Today, 31 October 2011, is World Savings Day. The World Savings Banks Institute (WSBI) has an interesting website on the day, setting out its history (it was started in 1924 as World Thrift Day), and outlining past events associated with the day. I learned about this from a LinkedIn post, announcing a new technical guide published by CGAP, entitled “Advancing Savings Services: Resource Guide for Funders“. The CGAP post introducing the report is worth reading. It notes the credit bias in our assessment of finance systems, and argues for savings mobilisation to sit at the heart of any financial access strategy. From the post,
“… supporting savings mobilization requires special care because the hard-earned and scarce resources of poor people are at risk if something goes wrong. Financial institutions can fail, and high inflation can erode savings. Appropriate governance for deposit-taking institutions, sound prudential regulation, and effective supervision are all important safeguards. But they are not always in place. Taken together, these factors have all served as hurdles to helping the poor get access to savings services, and so it will take a concerted effort to get past these barriers.”
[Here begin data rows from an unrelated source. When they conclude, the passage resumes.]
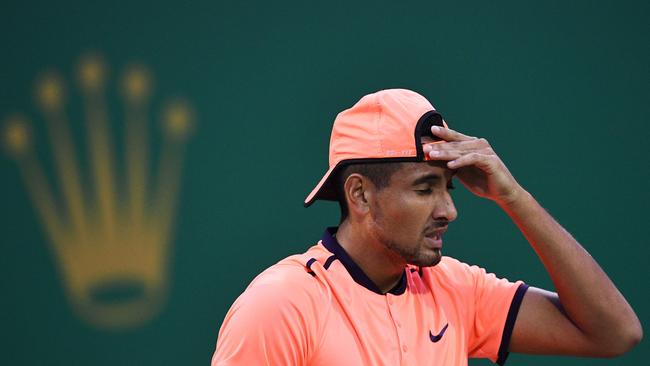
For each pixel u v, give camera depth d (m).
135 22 15.14
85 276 15.01
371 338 7.02
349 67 15.58
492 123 15.99
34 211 14.96
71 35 15.00
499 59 16.02
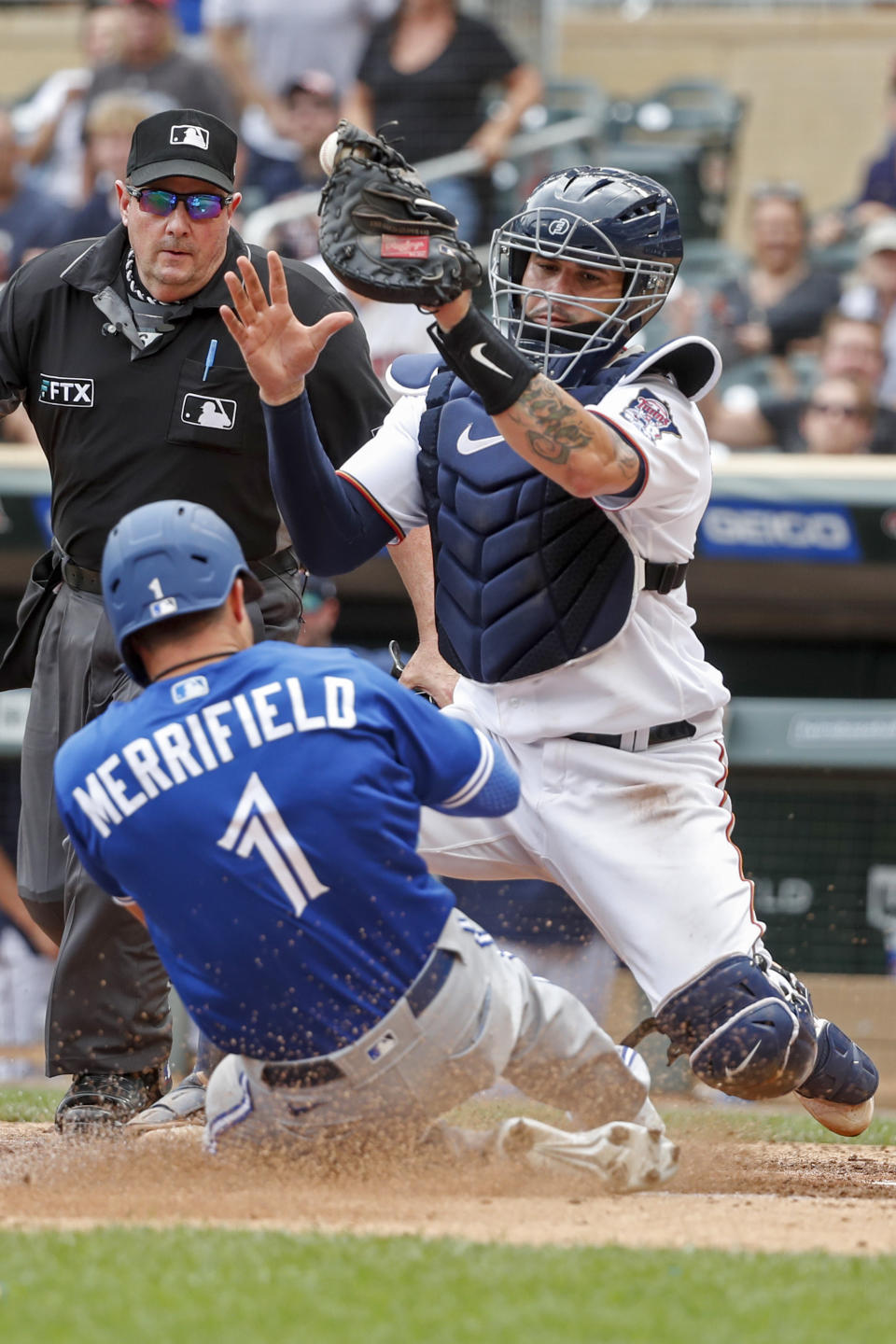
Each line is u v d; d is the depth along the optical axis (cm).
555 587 1190
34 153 3791
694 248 3919
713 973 1170
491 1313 725
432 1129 1070
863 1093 1309
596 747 1222
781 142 4350
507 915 2653
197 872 974
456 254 1036
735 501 3103
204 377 1362
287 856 970
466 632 1246
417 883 1007
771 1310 745
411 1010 999
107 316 1363
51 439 1402
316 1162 1057
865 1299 771
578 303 1193
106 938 1354
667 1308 744
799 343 3538
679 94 4188
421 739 1022
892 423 3406
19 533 3084
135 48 3625
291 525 1253
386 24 3769
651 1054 2419
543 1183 1055
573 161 3878
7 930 2909
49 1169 1105
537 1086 1111
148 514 1008
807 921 3447
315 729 980
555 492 1180
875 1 4381
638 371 1163
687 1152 1423
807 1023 1184
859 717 2875
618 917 1201
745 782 3192
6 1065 2741
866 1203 1115
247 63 3825
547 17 4106
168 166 1321
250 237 3400
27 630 1458
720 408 3438
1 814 3397
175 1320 710
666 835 1207
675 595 1249
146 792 979
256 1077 1026
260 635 1391
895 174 3812
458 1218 946
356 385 1392
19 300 1395
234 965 983
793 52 4381
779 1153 1509
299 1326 701
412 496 1286
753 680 3719
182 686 987
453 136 3728
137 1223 922
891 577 3322
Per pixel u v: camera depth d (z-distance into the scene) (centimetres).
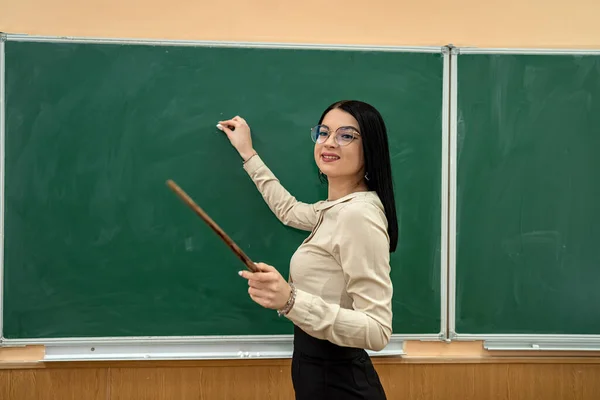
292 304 98
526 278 169
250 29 166
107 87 160
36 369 162
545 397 172
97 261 161
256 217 165
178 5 164
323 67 165
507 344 170
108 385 164
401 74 167
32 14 159
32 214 158
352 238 107
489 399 171
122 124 160
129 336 162
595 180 168
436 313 169
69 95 158
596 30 171
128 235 162
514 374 172
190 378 167
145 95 161
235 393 167
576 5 171
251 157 159
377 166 118
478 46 170
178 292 164
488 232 169
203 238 164
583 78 169
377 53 166
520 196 169
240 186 164
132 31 163
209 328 165
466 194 168
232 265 165
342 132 118
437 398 171
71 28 161
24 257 158
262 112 164
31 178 158
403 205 167
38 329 160
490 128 168
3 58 156
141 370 165
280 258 166
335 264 114
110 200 161
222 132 163
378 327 102
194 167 163
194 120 162
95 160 160
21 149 157
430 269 169
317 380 118
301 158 166
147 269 163
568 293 170
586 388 171
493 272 169
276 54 164
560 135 169
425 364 171
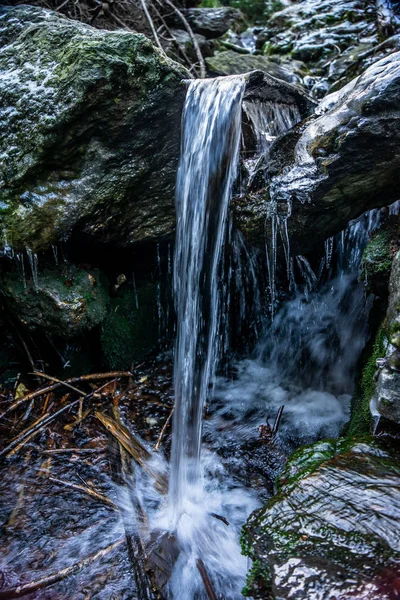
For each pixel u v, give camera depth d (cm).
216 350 362
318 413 322
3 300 335
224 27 592
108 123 285
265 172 282
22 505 255
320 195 245
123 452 290
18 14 338
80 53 274
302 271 345
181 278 325
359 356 303
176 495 263
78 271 326
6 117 297
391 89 224
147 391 344
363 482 185
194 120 296
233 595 207
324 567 154
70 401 333
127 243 327
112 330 352
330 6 606
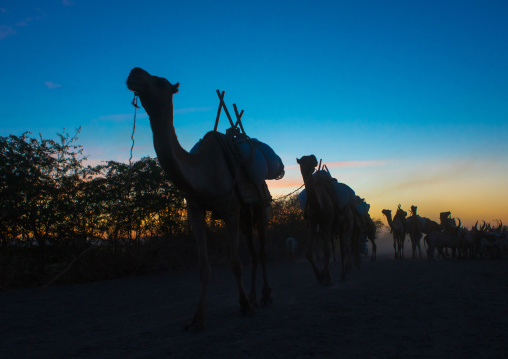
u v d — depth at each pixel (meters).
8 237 13.30
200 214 5.80
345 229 13.52
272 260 21.69
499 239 19.41
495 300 6.84
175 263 16.44
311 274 13.58
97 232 14.91
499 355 3.88
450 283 9.31
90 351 4.46
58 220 13.40
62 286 12.01
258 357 4.01
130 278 14.04
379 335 4.73
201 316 5.33
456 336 4.60
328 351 4.15
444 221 22.52
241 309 6.16
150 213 16.22
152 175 15.55
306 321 5.57
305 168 9.55
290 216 25.34
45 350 4.58
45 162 13.77
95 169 15.00
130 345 4.66
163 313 6.78
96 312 7.17
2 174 12.71
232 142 6.21
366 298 7.43
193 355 4.15
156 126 5.11
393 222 23.06
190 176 5.38
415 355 3.95
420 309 6.21
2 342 5.04
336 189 10.45
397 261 19.73
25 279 12.49
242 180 6.22
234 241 6.08
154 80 5.07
It is often because of these risks that some low income people choose to invest their savings in more fixed assets – their home being a very real target. On this website we have a focus note on housing and finances of the poor, from the Financial Diaries initiative, led in South Africa by Darryl Collins. The note shows how households built up their housing through borrowing and saving, and by saving building materials in-kind and building their homes incrementally. The point is also raised in a FinMark Trust report which shows how investment in housing becomes a form of long term savings towards retirement (you can find the report, entitled “Evaluation of retirement systems of countries within Southern African Development Community (SADC)” on this website). Indeed, housing is often the most significant investment a household will ever make. That incremental (especially non-mortgage) housing investment is not noted as part of national savings rate statistics is problematic, especially in the African context where the home is often the vessel in which savings are held, whether in bricks, or in cash under the mattress. Strategies to support the growth of savings should explicitly note the role of housing in a household’s long term savings strategy. This is something we should explore further in the future.